From 1939 to 1941, the United States Works Progress Administration (WPA) funded the State-Wide Paleontologic-Mineralogic Survey — a make-work program that recruited unemployed Texans to collect fossils. So many fossils were collected during these three years that scientists have yet to make their way through the entire collection, which is kept at the University of Texas at Austin.

Recently, Steven May, a palaeontologist at the UT Jackson School of Geosciences, sorted through various bones, teeth and tusks collected at work sites near Beeville, Texas.

The results of this work, published this week in the science journal Palaeontologia Electronica, shows an incredible diversity of animals from the region’s past — a veritable “Texas Serengeti,” as described by an associated press release.

This Depression Era collection, however, was subject to a rather interesting selection effect — the result of the collectors themselves.

The fossils were almost exclusively from larger animals. The collectors were not formally trained in palaeontology, and they naturally picked out the most conspicuous and most exciting fossils they could find — things such as large tusks, teeth and skulls. Tiny mouse bones, for example, were largely ignored.

Recognising this, May returned to the original site in effort to make up for these oversights. The new paper, therefore, contains specimens collected over 80 years ago as well as those from his own recent efforts.

In total, May uncovered 4000 distinct specimens, which represented 50 animal species. These animals lived along the Texas Gulf Coast between 11 million and 12 million years ago in a mixed woodland-grassland environment featuring a broad floodplain and meandering rivers — so the comparison to today’s African Serengeti is quite apt.

Animals described in the new study include rhinos, alligators, antelopes, camels, dozens of different horses, and several species of carnivores.
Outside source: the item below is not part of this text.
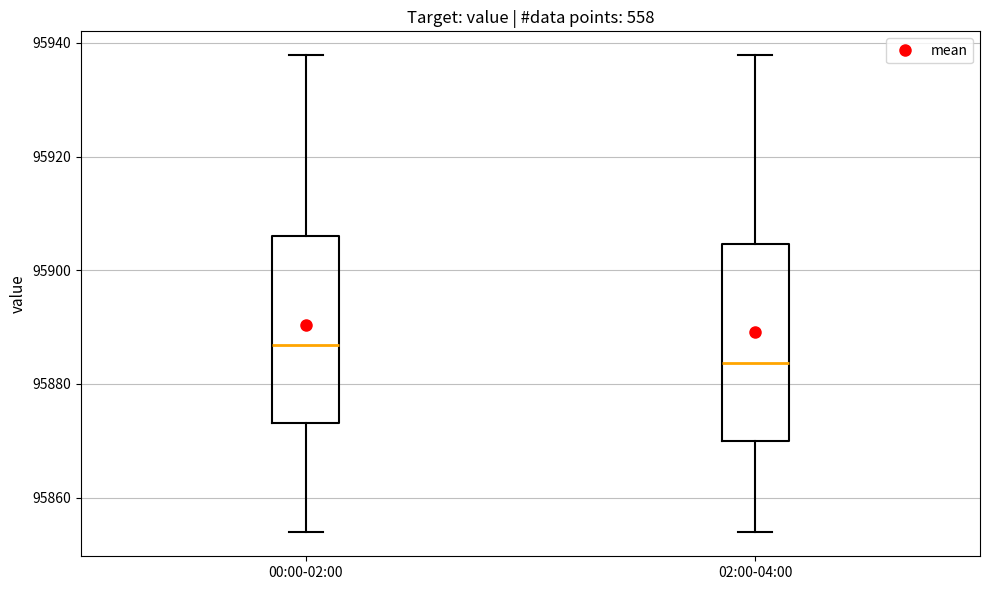

Where does the lower whisker of the box for 02:00-04:00 end on the y-axis? The values are not printed on the chart, so give them approximately, as read against the axis.

95854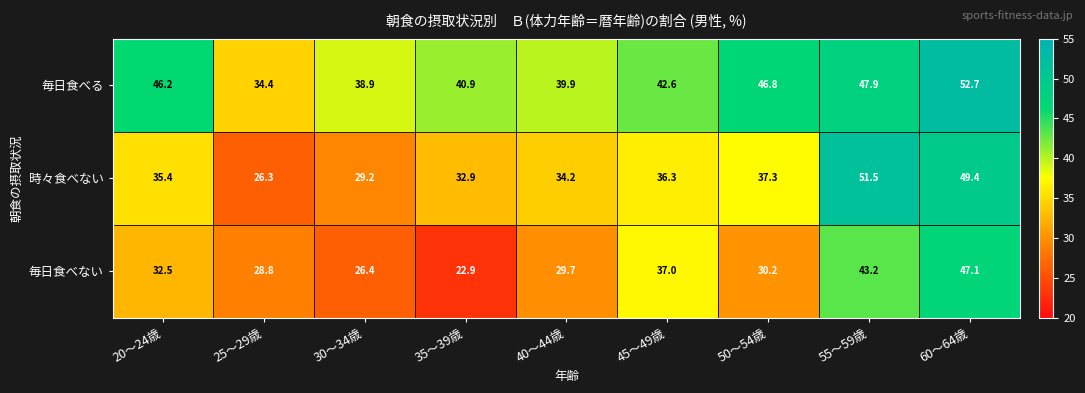

Which series has the largest total across all categories?

毎日食べる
May’s research also includes animals not documented before in the region, including an entirely new genus of gomphothere — a distant relative of elephants featuring a shovel-like lower jaw. The new animal is now named Blancotherium buckneri.

Of the 50 species of vertebrates described in the new study, five are fish, seven are reptiles, two are birds and 36 are mammals. Of the 36 mammals, four are rodents, five are carnivores of some sort (including an extinct relative of modern dogs), two are proboscideans, 10 are even-toed ungulates and 10 are odd-toed ungulates.

The research also resulted in the discovery of the oldest fossil of the American alligator ever found.

This work is still far from complete, and many bones collected at other sites in Texas during these years have yet to be studied. More is almost certainly to come.